Tribeca Festival / The Freshly Cut Grass Review: Subtle and Skillful on Infidelity in Argentina

Tribeca Festival / The Freshly Cut Grass Review:  Subtle and Skillful on Infidelity in Argentina

It’s in the common things we come across daily that life happens, not among the grand gestures, the dramatic moments, decisive turning points or splendid vacations. Although many yearn for the smell of freshly cut grass on the other side of the fence – if only a small or big change takes place, life would improve, the grass would be greener.

This is what director and screenwriter Celina Murga examines in her The Freshly Cut Grass, with Martin Scorsese serving as executive producer, where she portrays two 40-something professors at the same university – one man and one woman- each married with two children having affairs with attractive graduate students – and how the consequences for a woman and a man can differ.

She does it with an extraordinarily nuanced original structure asking complicated questions about gender, lust and family – without morally judging anyone involved. Her film won best screenplay at Tribeca Festival in the international narrative competition.

On one hand, the film focuses on Pablo (Joaquín Furriel), a male agronomic professor at a university in Buenos Aires, who is married with two children and is experiencing a period where he is questioning his life and role as husband, father and teacher. As in a mirror, Natalia (Marina de Tavira, Oscar nominated for Alfonso Cuarón’s Roma, 2018), a female agronomic professor at the same university, is in a similar mid-life crisis.

They both have pre-teen children: Pablo two boys, Natalia two girls. Very similar, yet distinctly their own, both live with a loving wife and husband with whom they have tensions. They both embark on a sexual relationship with one of their students. Their lives weave together in two parallel stories, so seamlessly back and forward that you hardly notice. Yet at no point are they interwoven.

The strains in Natalia’s marriage are revealed in a long scene in the bedroom, naturalistically depicted in the beginning. Irritation arises when she and her husband Hernán (Alfonso Tort) start to discuss injustices against women at his job interviews and about the new garden and what to plant. He tries to have sex.

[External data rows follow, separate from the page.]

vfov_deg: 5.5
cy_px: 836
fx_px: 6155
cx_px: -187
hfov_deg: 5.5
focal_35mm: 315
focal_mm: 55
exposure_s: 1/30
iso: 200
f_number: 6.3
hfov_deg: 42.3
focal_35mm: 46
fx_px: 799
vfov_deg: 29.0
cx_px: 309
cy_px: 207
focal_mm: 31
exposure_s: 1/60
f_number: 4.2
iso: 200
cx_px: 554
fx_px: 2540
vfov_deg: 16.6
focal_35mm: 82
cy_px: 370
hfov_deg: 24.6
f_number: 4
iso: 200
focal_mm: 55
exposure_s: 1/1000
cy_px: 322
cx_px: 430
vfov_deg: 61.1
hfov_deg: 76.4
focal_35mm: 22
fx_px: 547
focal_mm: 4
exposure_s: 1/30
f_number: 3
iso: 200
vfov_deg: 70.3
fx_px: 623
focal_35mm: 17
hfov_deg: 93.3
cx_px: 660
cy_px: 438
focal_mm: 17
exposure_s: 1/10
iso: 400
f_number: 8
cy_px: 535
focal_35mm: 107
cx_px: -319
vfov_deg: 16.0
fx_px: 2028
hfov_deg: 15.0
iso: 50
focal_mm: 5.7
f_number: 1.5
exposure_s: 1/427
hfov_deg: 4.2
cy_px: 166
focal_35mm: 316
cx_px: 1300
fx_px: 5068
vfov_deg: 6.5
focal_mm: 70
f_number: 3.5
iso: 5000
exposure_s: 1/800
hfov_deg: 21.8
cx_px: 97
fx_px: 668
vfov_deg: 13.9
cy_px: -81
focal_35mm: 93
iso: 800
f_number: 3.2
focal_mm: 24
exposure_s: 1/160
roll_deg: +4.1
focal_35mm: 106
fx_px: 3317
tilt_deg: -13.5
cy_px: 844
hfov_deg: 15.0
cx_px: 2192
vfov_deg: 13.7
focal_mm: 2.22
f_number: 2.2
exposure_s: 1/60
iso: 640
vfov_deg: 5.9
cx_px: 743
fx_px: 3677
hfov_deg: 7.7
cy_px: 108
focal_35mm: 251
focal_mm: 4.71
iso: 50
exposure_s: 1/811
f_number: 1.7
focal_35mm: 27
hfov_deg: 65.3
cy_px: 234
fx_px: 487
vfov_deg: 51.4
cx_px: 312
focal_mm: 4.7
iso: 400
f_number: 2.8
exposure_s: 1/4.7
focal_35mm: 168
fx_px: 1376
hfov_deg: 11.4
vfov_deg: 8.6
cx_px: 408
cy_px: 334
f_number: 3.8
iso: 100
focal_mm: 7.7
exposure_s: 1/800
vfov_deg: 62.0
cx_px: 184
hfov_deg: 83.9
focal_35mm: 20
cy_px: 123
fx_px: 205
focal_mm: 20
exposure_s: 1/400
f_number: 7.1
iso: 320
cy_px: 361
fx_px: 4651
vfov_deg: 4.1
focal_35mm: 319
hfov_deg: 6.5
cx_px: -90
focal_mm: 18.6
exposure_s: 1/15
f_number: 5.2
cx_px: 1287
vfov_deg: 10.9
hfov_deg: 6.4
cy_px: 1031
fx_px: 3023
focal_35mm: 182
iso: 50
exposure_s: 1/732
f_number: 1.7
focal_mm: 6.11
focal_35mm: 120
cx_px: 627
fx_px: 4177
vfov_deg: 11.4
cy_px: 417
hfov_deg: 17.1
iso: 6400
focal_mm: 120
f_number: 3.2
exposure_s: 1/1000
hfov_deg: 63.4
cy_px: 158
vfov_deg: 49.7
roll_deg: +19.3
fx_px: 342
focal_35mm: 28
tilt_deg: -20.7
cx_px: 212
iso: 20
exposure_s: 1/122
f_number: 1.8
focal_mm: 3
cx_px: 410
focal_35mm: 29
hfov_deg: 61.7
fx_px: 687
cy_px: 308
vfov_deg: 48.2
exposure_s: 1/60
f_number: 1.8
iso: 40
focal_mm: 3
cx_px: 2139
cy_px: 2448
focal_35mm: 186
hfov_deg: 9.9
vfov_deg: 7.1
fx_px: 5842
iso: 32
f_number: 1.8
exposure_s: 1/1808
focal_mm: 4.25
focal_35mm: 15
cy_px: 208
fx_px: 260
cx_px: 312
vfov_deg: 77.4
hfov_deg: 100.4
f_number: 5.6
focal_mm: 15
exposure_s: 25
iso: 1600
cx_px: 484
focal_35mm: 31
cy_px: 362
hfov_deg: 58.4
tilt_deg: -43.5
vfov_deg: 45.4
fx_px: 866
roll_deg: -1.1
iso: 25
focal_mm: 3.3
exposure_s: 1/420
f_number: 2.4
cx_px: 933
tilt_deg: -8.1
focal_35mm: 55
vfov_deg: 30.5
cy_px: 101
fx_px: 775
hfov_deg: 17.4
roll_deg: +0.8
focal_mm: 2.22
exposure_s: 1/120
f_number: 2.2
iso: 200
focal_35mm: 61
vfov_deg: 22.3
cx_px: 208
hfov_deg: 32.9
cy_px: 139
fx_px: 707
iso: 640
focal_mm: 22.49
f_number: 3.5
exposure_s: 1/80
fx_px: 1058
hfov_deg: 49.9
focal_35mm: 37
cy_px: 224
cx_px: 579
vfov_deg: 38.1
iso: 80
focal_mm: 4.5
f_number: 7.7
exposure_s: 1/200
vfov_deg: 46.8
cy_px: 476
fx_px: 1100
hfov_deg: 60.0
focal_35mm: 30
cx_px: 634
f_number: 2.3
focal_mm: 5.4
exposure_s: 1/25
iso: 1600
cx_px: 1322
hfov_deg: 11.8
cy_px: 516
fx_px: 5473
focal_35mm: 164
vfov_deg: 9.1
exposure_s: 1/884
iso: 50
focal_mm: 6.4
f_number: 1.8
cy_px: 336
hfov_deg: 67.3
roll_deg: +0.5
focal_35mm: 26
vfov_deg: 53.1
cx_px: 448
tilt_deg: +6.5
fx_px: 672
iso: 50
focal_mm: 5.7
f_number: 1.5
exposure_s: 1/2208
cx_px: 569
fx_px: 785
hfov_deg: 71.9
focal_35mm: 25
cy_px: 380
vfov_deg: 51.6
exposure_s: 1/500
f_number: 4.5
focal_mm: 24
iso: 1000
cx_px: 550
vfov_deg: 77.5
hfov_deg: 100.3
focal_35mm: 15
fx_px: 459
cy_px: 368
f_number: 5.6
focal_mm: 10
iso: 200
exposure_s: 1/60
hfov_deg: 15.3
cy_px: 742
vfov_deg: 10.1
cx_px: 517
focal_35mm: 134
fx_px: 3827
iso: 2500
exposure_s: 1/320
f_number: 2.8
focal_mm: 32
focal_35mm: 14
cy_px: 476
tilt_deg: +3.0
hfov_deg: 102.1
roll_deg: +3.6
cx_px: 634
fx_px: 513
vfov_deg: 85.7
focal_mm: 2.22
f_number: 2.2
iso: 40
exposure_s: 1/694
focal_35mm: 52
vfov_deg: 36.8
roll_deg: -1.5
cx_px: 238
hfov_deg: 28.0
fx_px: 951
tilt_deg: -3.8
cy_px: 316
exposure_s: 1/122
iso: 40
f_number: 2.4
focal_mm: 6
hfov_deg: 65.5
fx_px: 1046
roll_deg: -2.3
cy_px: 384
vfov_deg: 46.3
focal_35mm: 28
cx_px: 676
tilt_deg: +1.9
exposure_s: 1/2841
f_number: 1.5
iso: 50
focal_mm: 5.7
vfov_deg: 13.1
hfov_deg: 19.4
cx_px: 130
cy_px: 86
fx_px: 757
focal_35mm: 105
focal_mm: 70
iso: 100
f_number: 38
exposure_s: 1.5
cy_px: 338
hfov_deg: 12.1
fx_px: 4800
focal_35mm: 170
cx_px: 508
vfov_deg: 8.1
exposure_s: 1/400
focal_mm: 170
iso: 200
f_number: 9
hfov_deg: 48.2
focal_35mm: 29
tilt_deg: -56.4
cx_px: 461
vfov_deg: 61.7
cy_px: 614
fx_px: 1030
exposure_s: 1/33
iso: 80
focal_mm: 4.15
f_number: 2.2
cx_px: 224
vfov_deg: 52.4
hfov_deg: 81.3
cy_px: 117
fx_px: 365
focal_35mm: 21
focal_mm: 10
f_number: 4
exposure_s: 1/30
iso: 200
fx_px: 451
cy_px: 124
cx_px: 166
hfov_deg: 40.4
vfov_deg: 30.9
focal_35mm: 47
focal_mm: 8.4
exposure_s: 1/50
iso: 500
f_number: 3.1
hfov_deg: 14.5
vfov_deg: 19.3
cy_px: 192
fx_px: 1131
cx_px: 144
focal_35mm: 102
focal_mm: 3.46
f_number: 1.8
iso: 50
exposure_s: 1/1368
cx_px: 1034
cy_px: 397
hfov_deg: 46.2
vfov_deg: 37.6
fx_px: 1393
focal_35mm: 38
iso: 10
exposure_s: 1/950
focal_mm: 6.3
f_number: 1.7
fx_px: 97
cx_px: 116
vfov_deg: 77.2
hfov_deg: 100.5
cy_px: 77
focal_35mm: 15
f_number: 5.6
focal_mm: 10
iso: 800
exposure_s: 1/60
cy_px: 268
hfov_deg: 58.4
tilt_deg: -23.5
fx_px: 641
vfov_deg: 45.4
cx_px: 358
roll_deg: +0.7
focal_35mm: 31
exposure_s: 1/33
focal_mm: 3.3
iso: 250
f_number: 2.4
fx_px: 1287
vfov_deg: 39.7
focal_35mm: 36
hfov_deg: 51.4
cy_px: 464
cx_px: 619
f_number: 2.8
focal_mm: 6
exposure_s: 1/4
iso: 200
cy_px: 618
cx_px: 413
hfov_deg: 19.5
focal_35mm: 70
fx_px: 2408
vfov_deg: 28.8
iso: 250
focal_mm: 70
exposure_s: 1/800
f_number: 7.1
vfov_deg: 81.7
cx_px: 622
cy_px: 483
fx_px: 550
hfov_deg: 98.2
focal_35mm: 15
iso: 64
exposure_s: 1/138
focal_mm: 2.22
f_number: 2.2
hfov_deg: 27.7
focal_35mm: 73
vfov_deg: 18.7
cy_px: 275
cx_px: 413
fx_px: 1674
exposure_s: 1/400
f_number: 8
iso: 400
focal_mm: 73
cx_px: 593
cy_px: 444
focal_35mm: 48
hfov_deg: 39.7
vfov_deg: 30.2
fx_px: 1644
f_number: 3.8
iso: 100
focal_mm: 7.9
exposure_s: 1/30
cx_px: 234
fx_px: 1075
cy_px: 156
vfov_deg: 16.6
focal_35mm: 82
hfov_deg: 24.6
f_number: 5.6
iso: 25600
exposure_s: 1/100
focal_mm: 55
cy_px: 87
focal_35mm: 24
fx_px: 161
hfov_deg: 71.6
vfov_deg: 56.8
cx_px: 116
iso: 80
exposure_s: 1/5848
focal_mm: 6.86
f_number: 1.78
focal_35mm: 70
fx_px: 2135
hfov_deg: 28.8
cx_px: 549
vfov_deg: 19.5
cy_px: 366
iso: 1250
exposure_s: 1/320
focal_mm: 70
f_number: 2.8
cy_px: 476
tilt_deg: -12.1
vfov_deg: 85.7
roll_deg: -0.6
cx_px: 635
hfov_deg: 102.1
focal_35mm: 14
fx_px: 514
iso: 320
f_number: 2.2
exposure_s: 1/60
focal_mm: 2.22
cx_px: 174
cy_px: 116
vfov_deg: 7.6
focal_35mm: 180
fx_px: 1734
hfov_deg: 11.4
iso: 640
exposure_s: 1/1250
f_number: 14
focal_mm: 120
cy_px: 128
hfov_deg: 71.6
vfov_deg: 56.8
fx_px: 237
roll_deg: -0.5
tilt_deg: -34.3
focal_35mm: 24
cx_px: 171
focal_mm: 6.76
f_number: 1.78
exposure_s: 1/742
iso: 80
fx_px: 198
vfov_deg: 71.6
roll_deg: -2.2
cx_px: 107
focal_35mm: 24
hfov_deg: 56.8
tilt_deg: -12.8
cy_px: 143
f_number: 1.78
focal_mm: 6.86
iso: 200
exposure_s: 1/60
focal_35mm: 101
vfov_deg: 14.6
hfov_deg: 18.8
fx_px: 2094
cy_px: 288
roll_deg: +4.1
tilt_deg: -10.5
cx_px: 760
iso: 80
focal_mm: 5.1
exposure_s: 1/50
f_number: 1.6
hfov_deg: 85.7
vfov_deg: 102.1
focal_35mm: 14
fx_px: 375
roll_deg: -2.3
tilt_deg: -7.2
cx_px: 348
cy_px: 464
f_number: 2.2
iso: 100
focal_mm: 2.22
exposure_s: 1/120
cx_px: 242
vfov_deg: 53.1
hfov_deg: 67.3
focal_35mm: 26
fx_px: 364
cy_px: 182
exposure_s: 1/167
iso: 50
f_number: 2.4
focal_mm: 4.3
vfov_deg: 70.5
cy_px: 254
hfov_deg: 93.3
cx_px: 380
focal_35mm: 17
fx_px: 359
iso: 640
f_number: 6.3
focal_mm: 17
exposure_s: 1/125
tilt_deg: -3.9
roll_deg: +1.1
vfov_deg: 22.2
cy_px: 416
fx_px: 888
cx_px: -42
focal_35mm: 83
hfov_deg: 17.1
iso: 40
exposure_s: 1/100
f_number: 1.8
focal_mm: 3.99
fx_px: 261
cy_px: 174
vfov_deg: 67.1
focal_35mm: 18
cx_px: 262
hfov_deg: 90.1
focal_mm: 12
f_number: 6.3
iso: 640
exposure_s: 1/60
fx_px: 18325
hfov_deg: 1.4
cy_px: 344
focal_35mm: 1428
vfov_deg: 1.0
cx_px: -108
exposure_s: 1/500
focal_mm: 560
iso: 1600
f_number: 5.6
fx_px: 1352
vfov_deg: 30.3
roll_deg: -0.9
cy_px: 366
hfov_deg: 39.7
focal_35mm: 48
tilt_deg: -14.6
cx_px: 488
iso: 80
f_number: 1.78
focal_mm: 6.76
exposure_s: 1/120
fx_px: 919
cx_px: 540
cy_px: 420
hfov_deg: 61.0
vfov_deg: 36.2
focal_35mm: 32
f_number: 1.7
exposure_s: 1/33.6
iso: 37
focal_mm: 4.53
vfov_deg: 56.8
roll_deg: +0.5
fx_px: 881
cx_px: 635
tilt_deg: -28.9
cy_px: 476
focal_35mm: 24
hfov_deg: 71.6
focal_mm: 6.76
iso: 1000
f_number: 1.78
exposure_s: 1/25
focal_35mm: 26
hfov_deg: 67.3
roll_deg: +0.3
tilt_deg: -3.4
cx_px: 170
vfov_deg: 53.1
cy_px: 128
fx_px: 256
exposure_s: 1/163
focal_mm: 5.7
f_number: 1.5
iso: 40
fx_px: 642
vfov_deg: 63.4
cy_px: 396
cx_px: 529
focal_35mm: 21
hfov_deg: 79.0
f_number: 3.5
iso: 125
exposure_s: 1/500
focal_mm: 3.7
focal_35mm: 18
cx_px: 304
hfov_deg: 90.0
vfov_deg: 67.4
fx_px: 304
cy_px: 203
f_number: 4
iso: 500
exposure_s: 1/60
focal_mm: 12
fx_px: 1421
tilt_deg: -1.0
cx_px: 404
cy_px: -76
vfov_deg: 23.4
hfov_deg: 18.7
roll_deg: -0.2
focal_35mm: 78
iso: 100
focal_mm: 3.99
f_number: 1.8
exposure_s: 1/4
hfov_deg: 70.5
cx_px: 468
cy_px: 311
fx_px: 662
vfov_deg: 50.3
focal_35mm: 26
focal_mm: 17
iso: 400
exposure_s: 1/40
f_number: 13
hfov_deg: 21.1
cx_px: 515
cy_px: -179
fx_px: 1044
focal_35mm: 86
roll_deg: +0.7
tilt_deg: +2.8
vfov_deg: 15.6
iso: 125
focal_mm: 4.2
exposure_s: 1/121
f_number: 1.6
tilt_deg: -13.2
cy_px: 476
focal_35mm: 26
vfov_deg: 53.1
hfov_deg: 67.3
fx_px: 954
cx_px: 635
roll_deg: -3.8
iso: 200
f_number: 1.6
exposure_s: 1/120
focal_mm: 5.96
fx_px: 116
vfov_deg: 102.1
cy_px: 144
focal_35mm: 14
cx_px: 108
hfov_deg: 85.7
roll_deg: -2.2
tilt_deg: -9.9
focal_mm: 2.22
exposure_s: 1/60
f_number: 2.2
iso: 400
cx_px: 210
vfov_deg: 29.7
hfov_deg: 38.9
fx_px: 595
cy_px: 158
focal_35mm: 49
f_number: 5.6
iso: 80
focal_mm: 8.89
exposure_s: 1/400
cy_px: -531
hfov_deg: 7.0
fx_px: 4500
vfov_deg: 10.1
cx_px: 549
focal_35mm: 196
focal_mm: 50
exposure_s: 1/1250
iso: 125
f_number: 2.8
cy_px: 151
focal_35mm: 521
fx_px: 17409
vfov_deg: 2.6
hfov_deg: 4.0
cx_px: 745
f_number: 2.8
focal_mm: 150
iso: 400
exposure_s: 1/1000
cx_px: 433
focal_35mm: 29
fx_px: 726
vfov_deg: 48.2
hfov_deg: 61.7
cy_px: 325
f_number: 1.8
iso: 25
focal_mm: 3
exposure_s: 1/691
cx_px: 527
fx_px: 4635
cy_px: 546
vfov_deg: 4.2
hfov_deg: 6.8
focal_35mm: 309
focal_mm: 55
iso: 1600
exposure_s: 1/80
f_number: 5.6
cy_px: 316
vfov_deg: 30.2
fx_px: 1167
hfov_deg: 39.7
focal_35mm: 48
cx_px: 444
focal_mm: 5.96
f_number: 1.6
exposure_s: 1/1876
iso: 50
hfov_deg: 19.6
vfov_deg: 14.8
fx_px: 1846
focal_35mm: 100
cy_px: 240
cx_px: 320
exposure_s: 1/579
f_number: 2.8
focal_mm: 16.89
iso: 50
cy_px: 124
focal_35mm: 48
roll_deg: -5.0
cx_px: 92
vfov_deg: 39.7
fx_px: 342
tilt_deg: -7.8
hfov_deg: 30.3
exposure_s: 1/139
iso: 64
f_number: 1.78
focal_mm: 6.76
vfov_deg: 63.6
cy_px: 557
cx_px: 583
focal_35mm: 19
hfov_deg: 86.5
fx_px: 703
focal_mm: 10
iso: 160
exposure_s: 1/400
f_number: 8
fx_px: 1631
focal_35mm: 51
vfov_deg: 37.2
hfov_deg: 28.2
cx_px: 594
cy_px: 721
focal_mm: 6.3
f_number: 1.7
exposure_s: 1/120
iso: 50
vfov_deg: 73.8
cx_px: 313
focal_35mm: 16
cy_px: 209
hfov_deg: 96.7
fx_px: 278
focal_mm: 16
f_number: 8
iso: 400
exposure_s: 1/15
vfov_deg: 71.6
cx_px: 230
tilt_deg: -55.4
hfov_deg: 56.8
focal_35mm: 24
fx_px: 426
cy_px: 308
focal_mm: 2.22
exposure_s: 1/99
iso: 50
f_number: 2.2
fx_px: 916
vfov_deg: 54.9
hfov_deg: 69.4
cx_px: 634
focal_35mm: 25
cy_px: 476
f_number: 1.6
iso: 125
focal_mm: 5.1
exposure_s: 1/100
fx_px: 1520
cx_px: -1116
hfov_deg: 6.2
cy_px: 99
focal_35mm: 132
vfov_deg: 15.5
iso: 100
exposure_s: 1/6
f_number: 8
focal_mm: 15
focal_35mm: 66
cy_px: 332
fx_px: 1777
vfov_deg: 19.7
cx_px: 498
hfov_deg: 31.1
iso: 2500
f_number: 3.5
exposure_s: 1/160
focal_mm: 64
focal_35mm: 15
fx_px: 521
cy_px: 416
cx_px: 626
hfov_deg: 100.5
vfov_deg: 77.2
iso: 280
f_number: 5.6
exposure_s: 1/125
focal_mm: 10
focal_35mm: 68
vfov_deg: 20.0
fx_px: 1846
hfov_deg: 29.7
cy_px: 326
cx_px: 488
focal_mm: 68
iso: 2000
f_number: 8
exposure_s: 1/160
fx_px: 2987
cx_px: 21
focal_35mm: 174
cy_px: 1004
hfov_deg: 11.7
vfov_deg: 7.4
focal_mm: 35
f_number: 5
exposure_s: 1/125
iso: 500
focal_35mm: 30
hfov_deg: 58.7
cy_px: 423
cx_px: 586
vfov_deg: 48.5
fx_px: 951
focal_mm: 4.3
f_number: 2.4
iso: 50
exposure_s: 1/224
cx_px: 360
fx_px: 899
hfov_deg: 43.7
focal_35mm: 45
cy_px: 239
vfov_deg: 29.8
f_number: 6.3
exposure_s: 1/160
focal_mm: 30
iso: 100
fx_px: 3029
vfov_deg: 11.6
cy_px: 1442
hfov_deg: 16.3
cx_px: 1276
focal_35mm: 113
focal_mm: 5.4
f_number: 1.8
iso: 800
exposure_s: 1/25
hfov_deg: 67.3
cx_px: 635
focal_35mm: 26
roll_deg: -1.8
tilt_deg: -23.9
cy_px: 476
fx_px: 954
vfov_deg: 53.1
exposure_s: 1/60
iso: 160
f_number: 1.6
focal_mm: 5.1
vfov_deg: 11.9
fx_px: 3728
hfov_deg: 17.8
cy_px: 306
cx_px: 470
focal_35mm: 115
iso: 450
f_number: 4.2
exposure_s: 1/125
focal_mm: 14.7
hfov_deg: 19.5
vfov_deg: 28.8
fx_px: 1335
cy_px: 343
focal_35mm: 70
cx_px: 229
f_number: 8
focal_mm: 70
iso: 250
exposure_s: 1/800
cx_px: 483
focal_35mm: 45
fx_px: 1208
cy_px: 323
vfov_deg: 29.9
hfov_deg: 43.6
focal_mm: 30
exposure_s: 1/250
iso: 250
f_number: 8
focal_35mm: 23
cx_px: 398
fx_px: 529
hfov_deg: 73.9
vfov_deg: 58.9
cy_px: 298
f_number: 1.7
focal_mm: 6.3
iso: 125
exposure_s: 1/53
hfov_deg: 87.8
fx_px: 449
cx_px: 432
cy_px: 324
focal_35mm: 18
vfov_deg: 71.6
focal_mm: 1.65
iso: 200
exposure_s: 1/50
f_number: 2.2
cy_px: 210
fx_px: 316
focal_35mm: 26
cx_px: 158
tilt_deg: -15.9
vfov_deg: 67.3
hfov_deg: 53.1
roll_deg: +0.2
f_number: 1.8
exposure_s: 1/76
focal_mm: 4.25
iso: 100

She doesn’t want to. They decide to watch a movie, but not even that works. They argue, she stands up, packs her bag and leaves – apparently, she does this frequently. In a parallel scene in the bedroom, but much shorter, Pablo asks his wife Carla (Romina Peluffo) about her job interview as she responds with frustration that they’re only looking for men. He quickly starts to complain about his own bad work position. She tries to get some affection in a hug. He rejects her.

Throughout the film, Murga are observing these kinds of situations and various matters about gender, always subtle and authentic, The couple both snipe at each other in everyday life. It seems harmless, but means a lot, demonstrating how love and affection can fall out when routines of family life take over. They are both in a similar deep crisis, going on the same journey thinking, consciously or unconsciously, that an affair would be a solution for the frustration.

Murga seems to be interested in asking what makes a man and a woman equal and what is expected of their gender, whether it comes from outside in the society or not. Both of their students, the nerdy hunk Gonzalo (Emanuel Parga) and the punk-bohemian Luciana (Verónica Gerez) initiate the affairs, and none of the protagonist resist. As the relationships continues and the married couples experience them with both doubts and joy, Murga mirror the small differences without stress or overly dramatize them.

Pablo rarely shows emotions, even when things heat up. The consequences of his action are minor compared to Natalia’s – but her cost seems to benefit her as well. Mexican actor Marina de Tavira (the other splendid actors are from Argentina and Uruguay) has a meatier role than Joaquín Furriel. More expressive, more emotions – like her international breakthrough in Roma, she nails it.

The fact that executive producer Martin Scorsese saw greatness in Celina Murgas filmmaking at an early stage comes as no surprise – Murga is an original storyteller. He held the same credit on Murgas previous Argentinian films The Third Side of the River (2014) and A Week Alone (2008). Scorsese admires many talented directors and often stands as executive producer, in the likes of Italian auteur Alice Rohrwacher’s Happy as Lazzaro (2018), Croatian Antoneta Alamat Kusijanovic’s Murina (2021) and British Joanna Hogg’s The Souvenir films (2019, 2021) and The Eternal Daughter (2022).

Murgas modern romance and family life is linked to how social media infiltrates our lives – their infidelities are being revealed by photos spread on social media. She also seems to suggest that sometimes adultery can be a step for married couples to move into new territories and how it re-evaluate marriages, without saying that it’s the solution or favor open relationships. Or perhaps she simply wants to stress that freshly cut grass smells best in your own garden.